Phi Sigma Kappa

Excerpt from

New spirits rise in old, repurposed churches

By Amelia Nierenberg, The New York Times

The pandemic has thrown religious worship into turmoil. Some congregations spent months meeting over Zoom, uncertain if in-person worship could be safe. Others struggled to keep the doors open as contributions declined. A few have closed their doors.

But even before the coronavirus hit, many of the same issues were afflicting religious institutions; the most faithful worshippers have aged, and church attendance has fallen in recent decades. Often, congregations have sold their buildings to eager developers, who might tear them down or partition the cavernous spaces into pricey condos.

But not every flockless church faces an afterlife as living spaces stuffed full of “exceptional quirks around every corner” for hipsters. Many have become different kinds of creative spaces and communal gathering spots, often providing what might be considered “secular ministry.”

It is unclear how many religious buildings are repurposed. Roughly 1% of the nation’s 350,000 congregations — or 3,500 — close each year, based on an analysis from Mark Chaves, a sociology professor at Duke University and director of the National Congregations Study. But not all find new uses, and some buildings are filled by different congregations.

Phi Sigma Kappa at Rensselaer Polytechnic Institute

TROY, N.Y. — Not every conversion from a religious space to a secular one goes forward seamlessly.

In 2011, when the Phi Sigma Kappa fraternity at Rensselaer Polytechnic Institute moved into the church and rectory of St. Francis de Sales, a former Catholic church in upstate New York, it concerned some.
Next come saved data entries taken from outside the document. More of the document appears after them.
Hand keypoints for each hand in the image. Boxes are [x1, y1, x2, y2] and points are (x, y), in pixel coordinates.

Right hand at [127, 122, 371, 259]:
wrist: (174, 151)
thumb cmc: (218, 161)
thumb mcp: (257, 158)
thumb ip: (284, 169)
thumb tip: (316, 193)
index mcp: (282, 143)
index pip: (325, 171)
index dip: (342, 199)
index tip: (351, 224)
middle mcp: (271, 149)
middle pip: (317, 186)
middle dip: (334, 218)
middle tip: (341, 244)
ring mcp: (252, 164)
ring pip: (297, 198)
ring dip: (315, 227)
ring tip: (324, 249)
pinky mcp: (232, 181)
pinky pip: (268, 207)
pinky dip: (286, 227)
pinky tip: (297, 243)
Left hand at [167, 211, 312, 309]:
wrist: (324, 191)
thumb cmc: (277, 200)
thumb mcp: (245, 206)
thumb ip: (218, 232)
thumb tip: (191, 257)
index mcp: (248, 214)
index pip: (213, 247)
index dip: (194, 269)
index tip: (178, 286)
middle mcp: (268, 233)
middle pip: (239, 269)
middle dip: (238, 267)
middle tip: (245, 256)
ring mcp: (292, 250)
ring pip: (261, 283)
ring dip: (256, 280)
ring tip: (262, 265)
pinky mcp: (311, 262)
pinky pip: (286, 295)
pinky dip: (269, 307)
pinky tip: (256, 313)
Although the church had sat vacant for two years, neighbors were not too pleased with the conversion. Christer Herrmans, the chapter’s former president, was trimming the bushes out front when a woman approached him.
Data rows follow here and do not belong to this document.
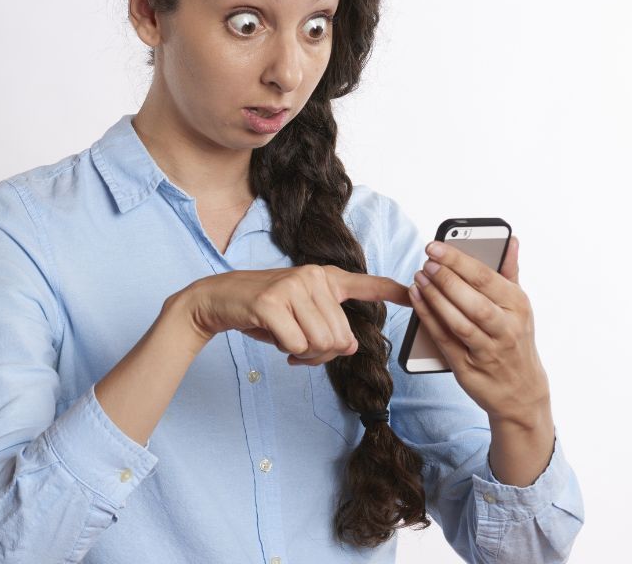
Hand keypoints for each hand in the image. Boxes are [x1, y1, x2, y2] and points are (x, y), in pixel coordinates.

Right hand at [178, 265, 410, 365]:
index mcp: (323, 277)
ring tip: (289, 343)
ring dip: (306, 355)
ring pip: (322, 342)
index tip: (413, 290)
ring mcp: (291, 286)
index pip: (365, 283)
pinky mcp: (271, 302)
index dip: (391, 289)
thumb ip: (330, 327)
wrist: (218, 300)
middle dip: (322, 353)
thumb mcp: (301, 316)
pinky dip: (288, 352)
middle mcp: (312, 276)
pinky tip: (276, 341)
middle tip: (300, 347)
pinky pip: (297, 344)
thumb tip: (350, 345)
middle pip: (341, 336)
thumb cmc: (264, 312)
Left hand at [408, 235, 551, 426]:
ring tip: (418, 279)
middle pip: (473, 300)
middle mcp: (506, 329)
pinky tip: (417, 301)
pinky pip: (445, 340)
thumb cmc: (515, 340)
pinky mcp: (468, 368)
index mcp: (518, 306)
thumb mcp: (520, 307)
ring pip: (459, 322)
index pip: (486, 277)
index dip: (458, 260)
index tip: (435, 246)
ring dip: (435, 299)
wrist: (521, 392)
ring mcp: (488, 350)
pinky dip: (429, 320)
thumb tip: (510, 240)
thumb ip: (510, 272)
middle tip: (426, 262)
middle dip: (446, 279)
“’It’s not right what you’re doing in that building,’” he said she told him. “But I thought, ‘We’re taking care of that building. If it weren’t for us, it’d be falling apart.’”

The students live in the rectory, and they gather in the church itself. Every Sunday evening, they hold a chapter meeting. It is a fraternity house without booze. They have agreed with the city to use the property as a dry space.

Herrmans is not religious himself, he said, but he said a fraternity and a church have much in common, and he draws strength from the familiar rituals.

“Having tradition and rituals,” he said, “that’s a very religious type of thing.”